If you believe the source of the abuse to be anyone other than the child’s own parents, you should broach the topic with the parents in a manner that expresses your concern and states your specific observations. However, if you believe the children’s parents are the perpetrators, it is important that you simply call the child abuse reporting hotline and let trained professionals investigate the matter.
To report abuse, whether on behalf of the parents or without their knowledge, call the hotline for your state, a list of which can be found here: http://capsli.org/reporting-abuse/individual-state-hotlines. Upon calling, the operator will appropriately direct your call and will provide you with a safe and anonymous way to report any suspicions of abuse or neglect.
Myth vs. Fact
Child welfare agencies don’t exactly have the best reputations, however there are several myths associated with the process of reporting child abuse and neglect that may deter many people from speaking up or even filing a report.
Myth: It’s probably nothing.
Fact: Chances are, you became a nanny because you love children and you landed your job because you have a natural intuition when it comes to identifying and attending to their needs. If you feel something isn’t quite right, it probably isn’t. Trust your gut; don’t ignore it.
Myth: Someone else probably knows what’s going on and will step in to help so that I don’t have to.
Fact: It’s called the Bystander Effect. The more people in a position to help, the less likely anyone is to take action. Don’t assume that someone else will speak up instead of you, because if you are having doubts, chances are they are too.
Myth: If I call to initiate a child abuse report, the Division of Youth and Family Services will come to remove the children, haul the parents off to jail, and ruin the lives for this family AND myself.

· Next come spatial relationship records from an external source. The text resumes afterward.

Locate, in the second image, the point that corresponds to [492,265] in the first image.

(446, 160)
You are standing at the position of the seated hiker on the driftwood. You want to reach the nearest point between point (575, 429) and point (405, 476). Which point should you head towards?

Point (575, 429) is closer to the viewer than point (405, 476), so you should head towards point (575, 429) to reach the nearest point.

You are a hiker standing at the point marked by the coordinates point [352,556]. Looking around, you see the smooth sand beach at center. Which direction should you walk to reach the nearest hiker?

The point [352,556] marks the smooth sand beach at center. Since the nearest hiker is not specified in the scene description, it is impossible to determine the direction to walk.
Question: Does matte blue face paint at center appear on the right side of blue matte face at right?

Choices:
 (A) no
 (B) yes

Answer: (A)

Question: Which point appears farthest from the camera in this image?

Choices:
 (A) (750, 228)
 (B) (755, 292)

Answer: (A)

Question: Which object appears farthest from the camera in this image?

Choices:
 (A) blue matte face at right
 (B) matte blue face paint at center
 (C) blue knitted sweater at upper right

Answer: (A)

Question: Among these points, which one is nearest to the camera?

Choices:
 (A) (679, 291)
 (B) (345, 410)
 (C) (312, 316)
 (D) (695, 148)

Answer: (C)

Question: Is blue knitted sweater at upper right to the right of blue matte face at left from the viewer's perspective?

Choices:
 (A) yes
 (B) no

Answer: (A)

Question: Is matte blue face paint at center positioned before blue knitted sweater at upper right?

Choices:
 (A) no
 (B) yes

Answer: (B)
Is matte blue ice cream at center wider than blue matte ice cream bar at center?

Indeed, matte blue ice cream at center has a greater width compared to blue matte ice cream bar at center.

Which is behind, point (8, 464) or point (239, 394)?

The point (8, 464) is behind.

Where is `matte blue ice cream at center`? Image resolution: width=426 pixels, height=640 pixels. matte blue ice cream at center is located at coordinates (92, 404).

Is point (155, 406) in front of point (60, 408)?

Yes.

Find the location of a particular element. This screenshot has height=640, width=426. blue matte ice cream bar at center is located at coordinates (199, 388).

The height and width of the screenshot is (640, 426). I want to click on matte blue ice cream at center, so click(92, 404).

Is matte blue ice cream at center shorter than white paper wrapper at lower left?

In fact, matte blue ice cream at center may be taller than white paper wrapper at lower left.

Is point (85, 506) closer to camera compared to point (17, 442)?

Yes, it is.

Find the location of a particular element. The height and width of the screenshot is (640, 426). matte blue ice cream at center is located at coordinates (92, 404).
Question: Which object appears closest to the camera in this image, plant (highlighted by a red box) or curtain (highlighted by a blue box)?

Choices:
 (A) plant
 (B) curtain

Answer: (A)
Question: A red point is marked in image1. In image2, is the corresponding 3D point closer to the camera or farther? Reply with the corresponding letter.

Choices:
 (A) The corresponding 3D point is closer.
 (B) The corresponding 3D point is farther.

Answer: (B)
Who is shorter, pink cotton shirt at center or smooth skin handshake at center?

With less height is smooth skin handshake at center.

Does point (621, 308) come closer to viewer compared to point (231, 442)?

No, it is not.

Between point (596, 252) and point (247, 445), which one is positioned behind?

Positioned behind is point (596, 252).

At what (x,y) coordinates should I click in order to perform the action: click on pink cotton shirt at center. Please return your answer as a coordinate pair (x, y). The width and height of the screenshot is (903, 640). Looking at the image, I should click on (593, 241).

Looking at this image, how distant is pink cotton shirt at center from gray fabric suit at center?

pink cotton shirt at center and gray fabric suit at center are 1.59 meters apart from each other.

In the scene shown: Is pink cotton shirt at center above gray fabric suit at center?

Fact: Nothing could be further from the truth. It is VERY difficult to remove a child, and it is not something your child welfare agency takes lightly. If they decide to take the ultimate action of removal, it means that your suspicions were justified and those children will be safe because of you. If they do not find probable cause for removal, the family will get the assistance or services they may need to thrive as a family unit. In other cases, no action at all may be warranted and the case will close. Either way, you are only initiating an investigation by people who are more educated and trained to spot the signs of child abuse and neglect.
Myth: If I call and report my suspicions, the family will hate me and I could lose my job.
Fact: Calling to report abuse or neglect is 100% anonymous when you request not to be named. No one will ever know who made the report and the family will be told that there are numerous possible sources for a child abuse investigation.
Knowing the signs of abuse and having the confidence to brace them head on is a necessity for working with children in any respect. Understand that you are the first line of defense against abuse and remember, it is always better to be safe than sorry. It is your job to love, care, and support. This is one very important way to demonstrate that!